Andrew Gray wrote:
Would it be useful at this point to have some idea of how other projects do it? I know some have a "normal" deadminning process, but I'm not sure how this works - do some have a request-based system, some have regular reconfirmation, what?
It's hardly going to be useful to adopt a "doesn't scale" type system - imagine reconfirming (or not) 1000 admins annually, and then ask what else could have been done with that investment of the community's time to improve the 'pedia. I think part of the answer lies here. The ArbCom culls around 1% of the admin body annually, and those decisions are seriously taken. enWP has a real, daily need of admins to do adminstrative work on what is a very large, very complex, and (crucially) very inhomogeneous site - there is huge diversity in terms of users and tasks. Desysopping shouldn't be about people fussing on about some limited number of admin actions they don't like, especially (given the grudge-bearing that happens) things that were years ago. Re-election cannot prevent that being what it all hinges on.
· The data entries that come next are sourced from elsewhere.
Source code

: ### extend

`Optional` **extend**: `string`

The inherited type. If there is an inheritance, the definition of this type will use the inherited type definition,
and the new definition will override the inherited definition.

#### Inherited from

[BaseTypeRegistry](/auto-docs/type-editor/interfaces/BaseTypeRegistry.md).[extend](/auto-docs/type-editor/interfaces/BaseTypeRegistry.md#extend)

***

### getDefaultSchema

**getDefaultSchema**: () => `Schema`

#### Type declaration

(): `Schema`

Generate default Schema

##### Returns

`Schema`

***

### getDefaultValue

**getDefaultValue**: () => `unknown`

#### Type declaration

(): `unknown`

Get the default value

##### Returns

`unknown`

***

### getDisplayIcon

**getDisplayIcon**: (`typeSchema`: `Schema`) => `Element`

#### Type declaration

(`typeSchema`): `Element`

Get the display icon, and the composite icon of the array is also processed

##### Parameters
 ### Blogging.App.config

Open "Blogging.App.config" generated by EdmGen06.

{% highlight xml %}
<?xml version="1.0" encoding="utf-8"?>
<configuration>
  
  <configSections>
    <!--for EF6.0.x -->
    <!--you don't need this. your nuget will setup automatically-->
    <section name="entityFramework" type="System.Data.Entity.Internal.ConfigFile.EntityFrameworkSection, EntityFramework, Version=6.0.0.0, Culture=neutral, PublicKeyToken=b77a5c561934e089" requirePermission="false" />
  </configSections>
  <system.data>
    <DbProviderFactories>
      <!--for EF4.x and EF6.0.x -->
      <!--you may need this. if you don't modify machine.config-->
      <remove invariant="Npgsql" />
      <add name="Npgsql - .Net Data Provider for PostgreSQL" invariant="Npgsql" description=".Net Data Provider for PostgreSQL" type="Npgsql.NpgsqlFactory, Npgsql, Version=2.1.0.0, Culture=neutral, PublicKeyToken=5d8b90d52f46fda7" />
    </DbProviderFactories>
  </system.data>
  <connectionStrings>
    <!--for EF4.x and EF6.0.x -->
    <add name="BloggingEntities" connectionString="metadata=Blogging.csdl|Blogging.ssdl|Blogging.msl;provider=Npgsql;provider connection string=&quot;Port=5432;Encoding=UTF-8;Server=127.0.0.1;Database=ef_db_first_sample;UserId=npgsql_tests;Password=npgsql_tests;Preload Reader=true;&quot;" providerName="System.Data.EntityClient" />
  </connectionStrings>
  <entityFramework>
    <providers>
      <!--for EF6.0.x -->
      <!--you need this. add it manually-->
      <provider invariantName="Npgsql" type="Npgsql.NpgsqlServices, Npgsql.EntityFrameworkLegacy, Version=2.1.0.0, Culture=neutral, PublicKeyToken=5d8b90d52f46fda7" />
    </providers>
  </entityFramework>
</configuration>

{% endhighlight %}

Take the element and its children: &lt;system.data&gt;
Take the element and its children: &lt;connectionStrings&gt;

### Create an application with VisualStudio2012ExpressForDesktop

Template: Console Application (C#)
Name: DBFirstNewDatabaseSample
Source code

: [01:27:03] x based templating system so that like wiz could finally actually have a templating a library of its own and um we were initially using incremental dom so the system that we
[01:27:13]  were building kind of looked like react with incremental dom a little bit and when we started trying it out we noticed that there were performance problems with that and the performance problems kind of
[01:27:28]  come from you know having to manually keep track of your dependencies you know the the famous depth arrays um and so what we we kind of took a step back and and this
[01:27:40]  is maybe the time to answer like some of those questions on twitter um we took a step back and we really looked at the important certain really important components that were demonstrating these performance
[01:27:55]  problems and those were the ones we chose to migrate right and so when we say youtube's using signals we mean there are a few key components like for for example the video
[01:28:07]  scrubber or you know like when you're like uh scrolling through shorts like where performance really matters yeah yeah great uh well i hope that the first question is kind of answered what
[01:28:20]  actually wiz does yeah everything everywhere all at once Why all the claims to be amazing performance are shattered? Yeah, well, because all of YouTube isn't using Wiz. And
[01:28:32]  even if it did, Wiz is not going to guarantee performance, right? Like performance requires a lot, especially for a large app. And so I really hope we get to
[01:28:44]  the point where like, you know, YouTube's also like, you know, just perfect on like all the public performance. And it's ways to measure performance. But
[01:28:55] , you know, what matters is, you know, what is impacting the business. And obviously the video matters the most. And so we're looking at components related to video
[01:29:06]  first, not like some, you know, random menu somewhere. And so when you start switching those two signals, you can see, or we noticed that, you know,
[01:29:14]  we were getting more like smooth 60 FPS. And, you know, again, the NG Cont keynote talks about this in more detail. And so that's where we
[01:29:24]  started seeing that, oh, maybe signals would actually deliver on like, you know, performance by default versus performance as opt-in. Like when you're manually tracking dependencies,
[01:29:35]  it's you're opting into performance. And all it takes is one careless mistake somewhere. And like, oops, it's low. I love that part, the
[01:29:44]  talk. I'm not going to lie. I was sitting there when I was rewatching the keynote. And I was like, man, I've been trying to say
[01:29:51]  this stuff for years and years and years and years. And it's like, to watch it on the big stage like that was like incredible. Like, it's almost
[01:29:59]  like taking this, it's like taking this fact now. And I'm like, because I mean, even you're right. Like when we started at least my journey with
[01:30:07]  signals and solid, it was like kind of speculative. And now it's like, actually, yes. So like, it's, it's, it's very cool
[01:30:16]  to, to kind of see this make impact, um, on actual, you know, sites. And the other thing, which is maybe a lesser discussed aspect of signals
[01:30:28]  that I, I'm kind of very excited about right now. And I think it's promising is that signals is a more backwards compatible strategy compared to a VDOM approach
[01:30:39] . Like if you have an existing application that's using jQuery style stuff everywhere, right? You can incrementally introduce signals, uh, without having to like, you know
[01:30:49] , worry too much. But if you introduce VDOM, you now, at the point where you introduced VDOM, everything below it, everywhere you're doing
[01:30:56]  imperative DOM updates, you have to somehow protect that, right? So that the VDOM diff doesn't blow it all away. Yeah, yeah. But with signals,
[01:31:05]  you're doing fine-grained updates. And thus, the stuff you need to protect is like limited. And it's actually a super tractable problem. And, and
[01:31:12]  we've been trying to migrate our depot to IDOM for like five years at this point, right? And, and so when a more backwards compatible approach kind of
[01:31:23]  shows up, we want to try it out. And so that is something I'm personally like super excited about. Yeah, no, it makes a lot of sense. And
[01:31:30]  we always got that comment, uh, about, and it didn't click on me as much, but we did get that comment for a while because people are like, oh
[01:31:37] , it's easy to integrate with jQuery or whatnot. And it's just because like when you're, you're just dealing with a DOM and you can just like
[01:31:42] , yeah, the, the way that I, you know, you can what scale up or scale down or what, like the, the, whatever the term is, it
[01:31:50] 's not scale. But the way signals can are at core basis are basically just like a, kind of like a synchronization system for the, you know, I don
In other words if you're worried about the admin body as a whole, you wouldn't ask the question about "how can I get rid of X?" but "is there any control of the admins as a whole?" We currrently have desysopping that goes on a "worst-case" basis rather than an "average-case" basis, and if you change that you are likely to get more decisions taken, but for worse reasons. I don't think the actual quality of admins is anything like as low as the argument for mass reconfirmation would suggest.